Kekeleyerek: "Nasıl? Anlayamadım?" diyebildi yaşlı kadın.

"Demek istiyorum ki, ben bir zamanlar çamurdan ibarettim ve bir sanatkâr geldi. Beni eline aldı, ezdi, dövdü, yoğurdu. Çektiğim sıkıntılara dayanamayıp:
"Yeter! Lütfen dur artık!" diye bağırmak zorunda kaldım.
Ama usta sadece gülümsedi ve; "Daha değil!" diye cevapladı beni.


.................................................

Şimdi tam istediğim gibi oldun. Kendine bir bakmak ister misin?"
Ona "Evet" dedim.

Bir ayna getirip önüme koydu. Gördüğüme inanamıyordum. Aynaya tekrar tekrar baktım ve "Bu ben değilim. Ben sadece bir çamur parçasıydım."
"Evet bu sensin!" dedi usta. Senin acı ve sıkıntı diye gördüğün şeyler sayesinde böyle mükemmel bir fincan haline geldin.

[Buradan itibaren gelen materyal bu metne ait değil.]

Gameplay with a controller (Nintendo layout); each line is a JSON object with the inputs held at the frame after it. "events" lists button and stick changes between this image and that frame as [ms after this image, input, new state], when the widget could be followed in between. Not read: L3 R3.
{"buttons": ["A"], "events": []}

Eğer seni bir çamur parçası iken üzerinde çalışmasaydım, kuruyup gidecektin.
Döner tezgahın üstüne koymasaydım, ufalanıp toz olacaktın.
Sıcak fırına sokmasaydım, çatlayacaktın.
Boyamasaydım, hayatında renk olmayacaktı.
Ama sana asıl güç ve kuvveti veren ikinci fırın oldu.
Şimdi arzu ettiğim her şey var üzerinde."



Seviyorum cumaları... Hafta sonu ve kocaman 2 gün bekler bizi... Uzun bir kahvaltı, ütü, çamaşır, nevresim değişimleri, evin temizlenmesi, acaba perdeleri mi yıkasam diyerek aşka gelip, sonra vazgeçişim,  hava güzelse şöyle bir yürüyüp sonrasında parkta içilen bir fincan çay ve belki de gözleme zevki... Seviyorum ben bu haftasonlarını. Hele bir de geldi mi bahar, her yeri sardı mı o tazelik, ohhhh işte budur yaşamak.Hele o  papatyalar yok mu....Bütün bunlar değilse nedir mutluluk ?

5 Şubat 2014 Çarşamba

Ruhumu Dinlendirip de Geldim

Bennnn ruhumu dinlendirip de geldim....

Meğer öyle yorulmuş, öyle bunalmışım ki, ta ki bir haftalık tatil bitip dönüş yolculuğu başladığında anladım ne kadar sıkılmış olduğumu. İyi ki gitmişiz, iyi ki herşeyden uzak, sıcacık bir ortamda zaman geçirmişiz. Tatil deyince deniz, kum, güneş gelse de akla çoğu zaman, tamamen doğa ile başbaşa bambaşka bir hafta geçirdim ben geçen hafta. (Cümleleri yazarken farkediyorum da ne kadar çok devrik cümle kuruyorum ben!)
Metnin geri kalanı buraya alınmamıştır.